Mise en place de la CRIEF : « la Cour doit sévir contre ceux qui ont pillé le pays », insiste un responsable de la PCUD

 

Comme on le sait, le gouvernement guinéen a installé, vendredi dernier, les 19 membres de la Cour de répression des infractions économiques et financières (CRIEF). Et quelques heures après, le Procureur de la République près la Cour d’Appel de Conakry a fait une sortie médiatique, annonçant avoir reçu des dossiers d’audit qui doivent être instruits par les tribunaux de son ressort.
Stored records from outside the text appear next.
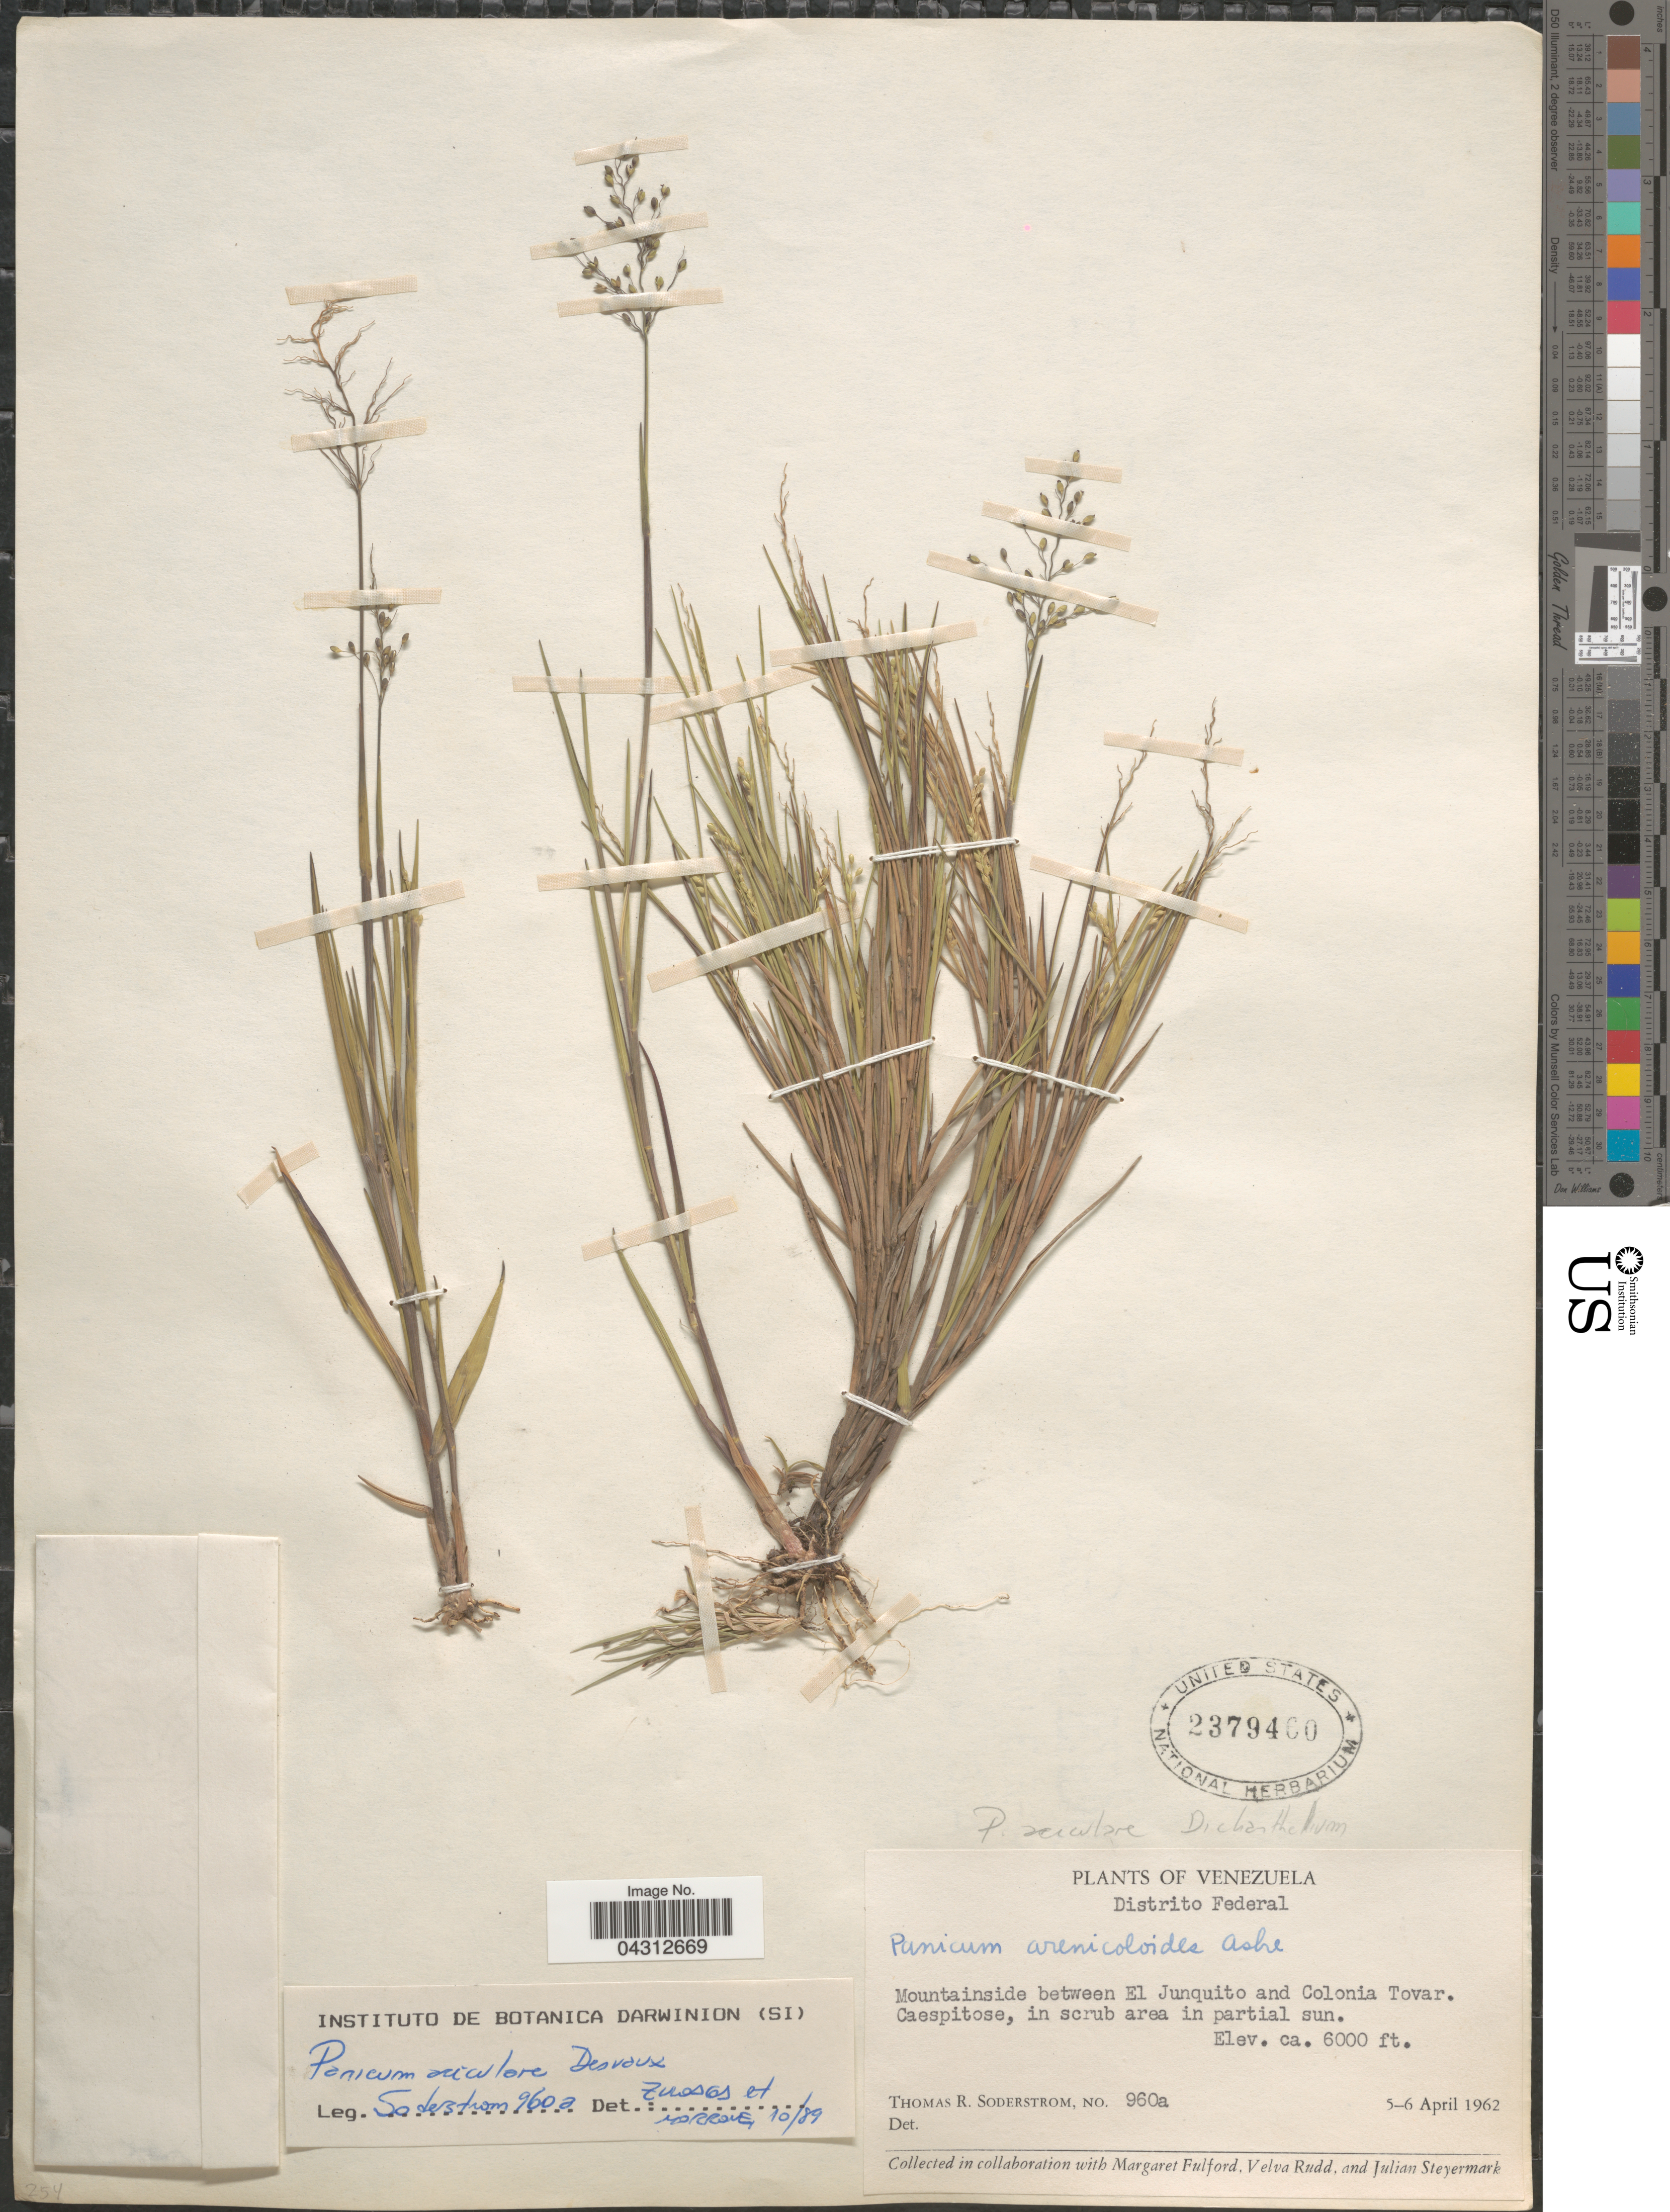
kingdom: Plantae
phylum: Tracheophyta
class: Liliopsida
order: Poales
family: Poaceae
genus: Dichanthelium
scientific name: Dichanthelium aciculare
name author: (Desv. ex Poir.) Gould & C.A. Clark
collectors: T. R. Soderstrom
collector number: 960a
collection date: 1962-04-05/1962-04-06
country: Venezuela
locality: Distrito Federal. Mountainside between El Junquito and Colonia Tovar.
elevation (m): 1829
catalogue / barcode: US 2379460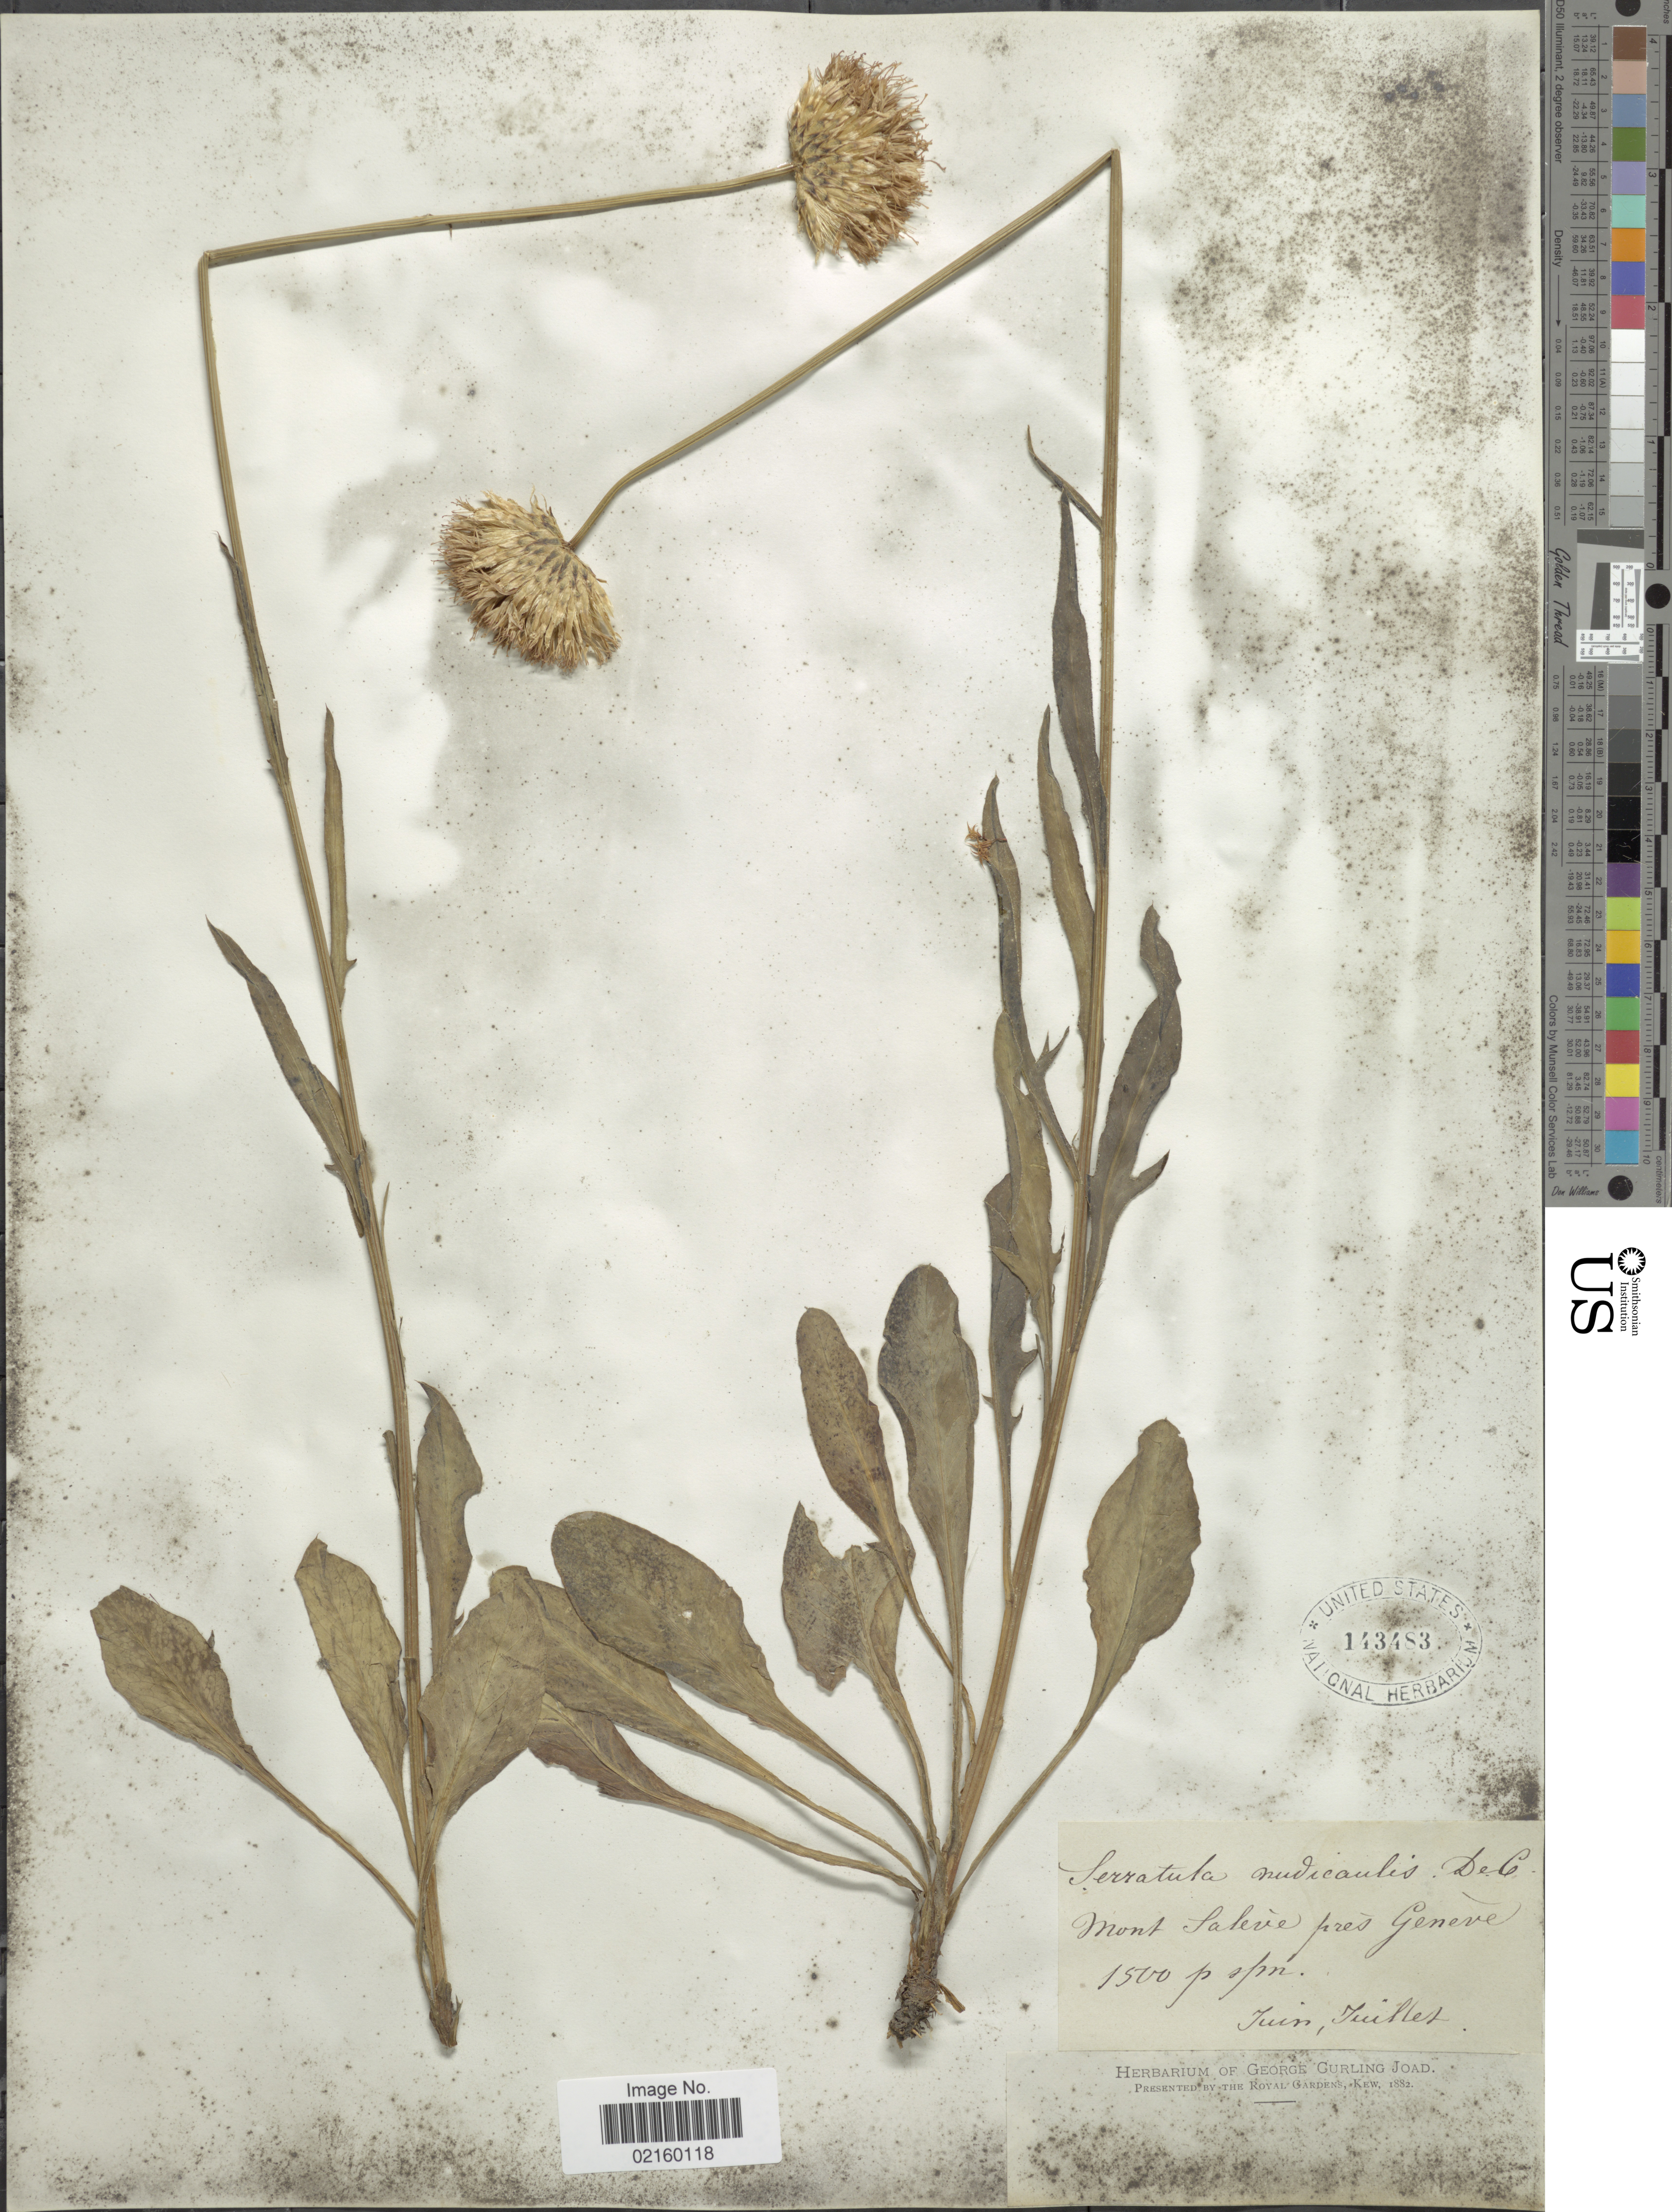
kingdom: Plantae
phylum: Tracheophyta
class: Magnoliopsida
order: Asterales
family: Asteraceae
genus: Klasea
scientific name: Klasea nudicaulis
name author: (L.) Fourr.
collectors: ex herb. George Curling Joad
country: Switzerland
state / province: Genève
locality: Mont Saleve, pres Geneve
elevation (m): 457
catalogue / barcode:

Depuis la sortie de Charles Wright, les réactions se multiplient, surtout du côté de la société civile, où les acteurs continuent de saluer cette initiative du gouvernement. Pour Alsény Farinta Camara, le chargé des programmes de la Plate-forme citoyens unis pour le développement (PCUD), joint par un journaliste de Guineematin.com hier, samedi 22 janvier 2022, la Cour doit sévir contre ceux qui ont pillé le pays.

« Nous saluons l’installation des membres de la CRIEF. Pour nous, cette Cour doit sévir contre tous ceux qui ont pillé le pays et contribué à son appauvrissement. Vous avez suivi le Premier ministre hier lors de la cérémonie d’installation de la CRIEF. Il a lui-même dit que l’année dernière, la Guinée a exporté quatre milliards de dollars en ressources minières contre 2 milliards de recettes et au finish, le pays s’est retrouvé avec plus de 5 mille milliards d’arriérés. Je trouve cela très grave et cela devrait mobiliser tous les Guinéens. La corruption, le vol des deniers publics, le bradage des ressources de l’Etat et l’impunité ont atteint dans notre pays, un niveau jamais égalé. Les nouvelles autorités doivent savoir se démarquer de l’attitude des gouvernements précédents dans la gestion du pays. Elles doivent pouvoir démasquer tous ces bandits à col et la justice doit être en mesure de sanctionner tous les coupables à la hauteur de leur forfaiture », a expliqué cet activiste de la société civile.

Le chargé des programmes de la PCUD, regrette qu’avec toutes les recettes tirées de l’exploitation minière, que l’Etat ne soit pas capable de réduire la pauvreté dans les ménages.

Tout comme une frange importante de la population, M. Camara exhorte les magistrats à travailler de manière équitable, impartiale et professionnelle sur ces dossiers d’audit.

« Nous, nous soutenons la CRIEF. Beaucoup de ceux qui géraient nos biens publics, pensaient que s’ils volent, ils ne feraient jamais l’objet de poursuite judiciaire dans ce pays. Il appartient aux autorités actuelles de changer définitivement cette mentalité. Le Guinéen doit savoir que les biens publics sont sacrés ».

Cependant, Alsény Farinta Camara, met un accent sur la nécessité d’allier la moralisation des deniers publics à la nécessité d’œuvrer pour un retour à l’ordre constitutionnel dans un bref délai.

« Nous ne sommes pas opposés à la réouverture des dossiers d’audits antérieurs de 2010. Cela pourrait aider la nouvelle génération à savoir que la gestion pourrait toujours rattraper ses auteurs. Mais, on se demande si tout ce travail peut se faire en 2 ans, éventuellement. Nous pensons toutefois que pour éclairer la lanterne des citoyens, les autorités doivent faire l’effort de mener à terme ces dossiers, ou tout au moins poursuivre au mieux ce travail, en vue de sortir un résultat bien fait et loin de tout soupçon en organisant parallèlement le pays à un retour rapide à l’ordre constitutionnel », conclut-il.